■ Passage given:
Network Systems DesignLine | Tip of the Week: Correcting soft errors can't be an afterthought

Get the latest news, products and how-to information on network systems. Sign up for the Network Systems DesignLine newsletter, a weekly e-mail guide dedicated to the needs of engineers developing networking equipment and components. Here is our RSS feed.








 Network Systems DesignLine » How-To » IP Networking

 
 HOW-TO : IP Networking

Tip of the Week: Correcting soft errors can't be an afterthought

To ensure the highest network QoS and compliance with service level agreements, the ternary content-addressable memory (TCAM) must use up-to-date error correction code (ECC) techniques. Here they are.
Print This Story Send As Email Discuss This Story Reprints



Network Systems Designline

Rate this article
WORSE | BETTER
1 2 3 4 5
Why talk about soft errors at all? Surely, the problems were identified decades ago and counter-measures put in place? Well, yes--up to a point. Design counter-measures such as reducing crosstalk, and manufacturing counter-measures such as eliminating boron phosphor silicate glass, using low alpha packaging, and eliminating lead have all contributed significantly to reducing the failure rate due to soft errors.

■ Information shown:
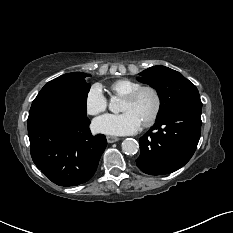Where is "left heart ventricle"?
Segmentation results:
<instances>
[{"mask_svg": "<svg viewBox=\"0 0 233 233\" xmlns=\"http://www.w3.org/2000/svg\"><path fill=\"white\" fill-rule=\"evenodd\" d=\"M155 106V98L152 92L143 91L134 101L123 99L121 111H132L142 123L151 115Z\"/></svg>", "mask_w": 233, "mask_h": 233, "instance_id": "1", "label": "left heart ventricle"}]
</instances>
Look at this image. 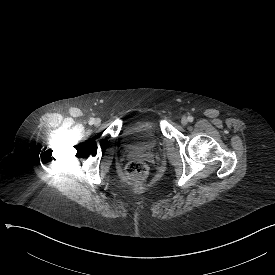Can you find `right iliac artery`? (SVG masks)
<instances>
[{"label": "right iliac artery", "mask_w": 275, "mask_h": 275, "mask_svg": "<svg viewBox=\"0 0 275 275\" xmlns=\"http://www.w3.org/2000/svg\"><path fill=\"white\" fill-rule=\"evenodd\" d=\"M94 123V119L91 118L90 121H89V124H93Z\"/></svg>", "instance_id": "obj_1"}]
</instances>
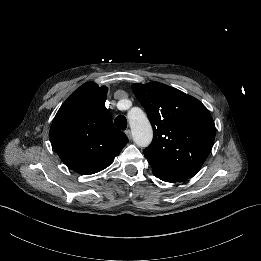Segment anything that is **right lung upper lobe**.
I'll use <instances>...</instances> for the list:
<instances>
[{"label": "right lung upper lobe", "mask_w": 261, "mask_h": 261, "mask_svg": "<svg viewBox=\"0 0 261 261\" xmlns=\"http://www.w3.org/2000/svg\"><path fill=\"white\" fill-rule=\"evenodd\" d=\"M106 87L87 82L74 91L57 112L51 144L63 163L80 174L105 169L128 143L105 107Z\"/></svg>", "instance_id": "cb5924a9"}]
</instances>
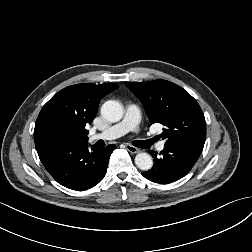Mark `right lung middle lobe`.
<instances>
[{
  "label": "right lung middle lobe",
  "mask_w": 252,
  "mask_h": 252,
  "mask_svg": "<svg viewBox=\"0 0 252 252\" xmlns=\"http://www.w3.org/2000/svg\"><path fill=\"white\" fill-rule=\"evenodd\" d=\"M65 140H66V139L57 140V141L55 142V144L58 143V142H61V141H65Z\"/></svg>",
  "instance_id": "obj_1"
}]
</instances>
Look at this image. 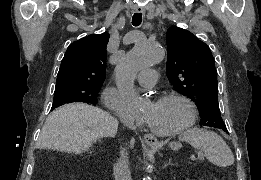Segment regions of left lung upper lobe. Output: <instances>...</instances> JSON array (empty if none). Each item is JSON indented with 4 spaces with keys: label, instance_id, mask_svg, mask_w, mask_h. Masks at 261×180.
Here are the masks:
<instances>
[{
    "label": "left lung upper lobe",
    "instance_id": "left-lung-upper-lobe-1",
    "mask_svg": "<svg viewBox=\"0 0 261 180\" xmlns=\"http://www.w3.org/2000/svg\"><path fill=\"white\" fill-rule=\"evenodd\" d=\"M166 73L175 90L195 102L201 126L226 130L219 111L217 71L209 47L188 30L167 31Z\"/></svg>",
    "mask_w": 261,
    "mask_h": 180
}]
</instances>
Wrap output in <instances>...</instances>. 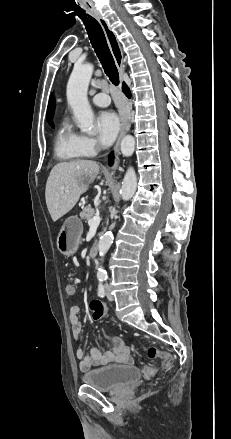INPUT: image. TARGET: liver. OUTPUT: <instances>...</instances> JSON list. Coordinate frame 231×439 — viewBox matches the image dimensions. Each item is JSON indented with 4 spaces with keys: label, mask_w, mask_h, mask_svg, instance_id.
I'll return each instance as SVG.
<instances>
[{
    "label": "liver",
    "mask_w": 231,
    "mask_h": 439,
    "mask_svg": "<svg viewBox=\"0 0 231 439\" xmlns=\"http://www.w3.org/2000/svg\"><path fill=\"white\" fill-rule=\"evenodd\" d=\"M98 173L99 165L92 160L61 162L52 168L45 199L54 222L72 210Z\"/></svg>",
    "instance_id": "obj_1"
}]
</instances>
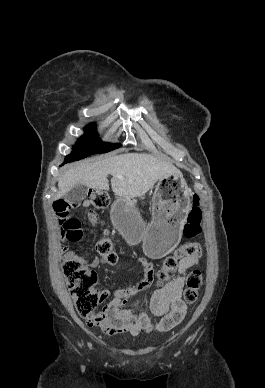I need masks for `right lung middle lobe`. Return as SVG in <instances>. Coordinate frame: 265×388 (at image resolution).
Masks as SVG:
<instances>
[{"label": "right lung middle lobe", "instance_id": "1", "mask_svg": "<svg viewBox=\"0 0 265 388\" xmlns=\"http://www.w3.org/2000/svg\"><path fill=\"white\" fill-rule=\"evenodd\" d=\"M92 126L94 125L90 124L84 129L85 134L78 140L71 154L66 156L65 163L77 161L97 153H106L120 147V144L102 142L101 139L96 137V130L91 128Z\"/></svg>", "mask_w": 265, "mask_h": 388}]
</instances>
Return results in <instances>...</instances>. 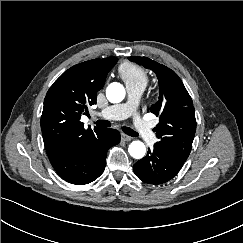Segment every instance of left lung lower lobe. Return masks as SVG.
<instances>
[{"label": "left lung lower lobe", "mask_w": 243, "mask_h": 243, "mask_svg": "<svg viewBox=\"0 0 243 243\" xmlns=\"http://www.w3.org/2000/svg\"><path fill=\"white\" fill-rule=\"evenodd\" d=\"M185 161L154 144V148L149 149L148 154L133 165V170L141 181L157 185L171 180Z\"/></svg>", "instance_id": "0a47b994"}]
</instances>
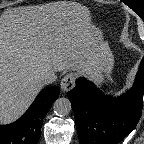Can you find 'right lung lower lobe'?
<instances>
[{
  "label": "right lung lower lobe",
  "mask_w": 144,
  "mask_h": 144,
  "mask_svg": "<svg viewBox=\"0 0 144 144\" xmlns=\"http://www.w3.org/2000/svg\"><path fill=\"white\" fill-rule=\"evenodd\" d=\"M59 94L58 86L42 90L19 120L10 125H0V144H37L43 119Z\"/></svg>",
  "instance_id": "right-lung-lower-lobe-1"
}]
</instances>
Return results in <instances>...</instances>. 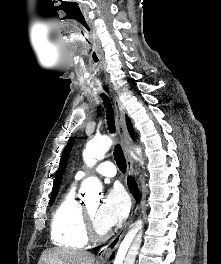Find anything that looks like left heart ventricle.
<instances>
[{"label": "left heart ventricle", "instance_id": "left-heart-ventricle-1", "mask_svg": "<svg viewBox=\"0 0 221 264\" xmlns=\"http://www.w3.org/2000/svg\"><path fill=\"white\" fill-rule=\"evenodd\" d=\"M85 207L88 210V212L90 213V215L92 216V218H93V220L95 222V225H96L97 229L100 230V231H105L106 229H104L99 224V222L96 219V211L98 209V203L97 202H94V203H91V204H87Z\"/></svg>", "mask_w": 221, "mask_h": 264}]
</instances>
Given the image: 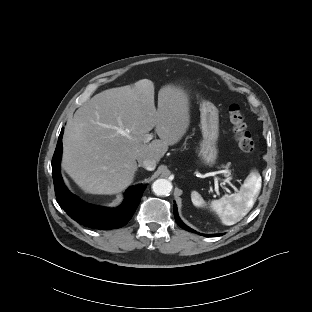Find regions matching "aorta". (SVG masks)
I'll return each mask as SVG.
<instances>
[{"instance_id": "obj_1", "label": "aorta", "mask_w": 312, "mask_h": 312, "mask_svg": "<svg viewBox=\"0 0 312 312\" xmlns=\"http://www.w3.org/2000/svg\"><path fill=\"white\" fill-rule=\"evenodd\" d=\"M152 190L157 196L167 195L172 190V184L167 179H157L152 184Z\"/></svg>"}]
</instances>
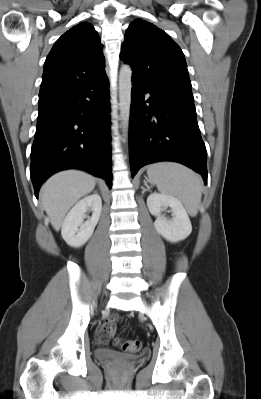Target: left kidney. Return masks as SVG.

■ Written task: Repeat the page on soft errors in full, word for word. The rows above are separate material from the page on soft errors.

■ The output:
Network Systems DesignLine | Tip of the Week: Correcting soft errors can't be an afterthought

Get the latest news, products and how-to information on network systems. Sign up for the Network Systems DesignLine newsletter, a weekly e-mail guide dedicated to the needs of engineers developing networking equipment and components. Here is our RSS feed.








 Network Systems DesignLine » How-To » IP Networking

 
 HOW-TO : IP Networking

Tip of the Week: Correcting soft errors can't be an afterthought

To ensure the highest network QoS and compliance with service level agreements, the ternary content-addressable memory (TCAM) must use up-to-date error correction code (ECC) techniques. Here they are.
Print This Story Send As Email Discuss This Story Reprints



Network Systems Designline

Rate this article
WORSE | BETTER
1 2 3 4 5
Why talk about soft errors at all? Surely, the problems were identified decades ago and counter-measures put in place? Well, yes--up to a point. Design counter-measures such as reducing crosstalk, and manufacturing counter-measures such as eliminating boron phosphor silicate glass, using low alpha packaging, and eliminating lead have all contributed significantly to reducing the failure rate due to soft errors.